Enfin, je ne vais pas jeter inutilement la pierre, car Michel Robert détient quand même un univers sympathique dont l'allure classique est pleinement assumé quoique exacerbé. C'est juste dommage qu'il dégage vite tous les éléments profiteurs au profit d'une succession de batailles qui se ressemblent. Exit les Soeurs du Silence jusqu'à la fin du bouquin qui n'est qu'un cliffhanger basique, place à une troupe stéréotypée où on nous apprendre, oh surprise, qu'une femme peut se battre aussi bien qu'un homme, après avoir volontairement écarté toutes les femmes combattantes à l'exclusion de l'héroïne, bien sûr. Le tout est entrecoupé par des séquences assez superflues avec le chef guerrier le plus basique qu'il m'ait été donné de voir, et l'Elfe Valéna d'Aubépine, peut-être le meilleur personnage secondaire du livre, par ailleurs.
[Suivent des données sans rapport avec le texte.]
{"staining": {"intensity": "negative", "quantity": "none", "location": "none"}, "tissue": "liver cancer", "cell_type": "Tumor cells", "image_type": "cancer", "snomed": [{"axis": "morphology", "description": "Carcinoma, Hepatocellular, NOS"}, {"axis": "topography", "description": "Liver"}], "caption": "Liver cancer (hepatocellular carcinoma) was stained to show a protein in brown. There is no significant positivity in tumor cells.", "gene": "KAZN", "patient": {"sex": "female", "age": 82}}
Dans un style inégal se suivent avec rythme et intensité moult batailles, rapines, duels, massacres. Promesse tenue pour Balafrée, mais j'ai surtout ressenti du plaisir lors de la première partie du tome, notamment lors du passage à la cité. Là, Malken se découvre totalement : elle aime boire, elle adore se battre jusqu'à la sueur, l'épuisement et le ruissellement d'hémoglobine, et dominer au lit constitue l'un de ses passes-temps, jusqu'au moment où cette séquence intéressante s'achève pour nous décrire une confrontation auprès des Bannis, "enfoirés au cœur d'or", pour combattre le méchant Empire des Humains.
Néanmoins, malgré tous ces défauts ostentatoires voire assumés, le divertissement est complet. Les amateurs de fantasy aboutie, de récits intimistes et d'intrigues géo-politiques complexes seront sûrement déçus. En revanche, les férus de fantasy plus simpliste, efficace, et sanglante apprécieront la fougue de l'héroïne, l'univers au service de bataille rythmées, ils s'offriront totalement au divertissement, alors que se succéderont des scènes de baston et de sexe sous leurs yeux ébahis.
Balafrée se goûte comme un plat simpliste préparé avec amour : on sait que ce n'est pas de la gastronomie mais on le mange quand même avec plaisir, entre d'autres récits plus ambitieux.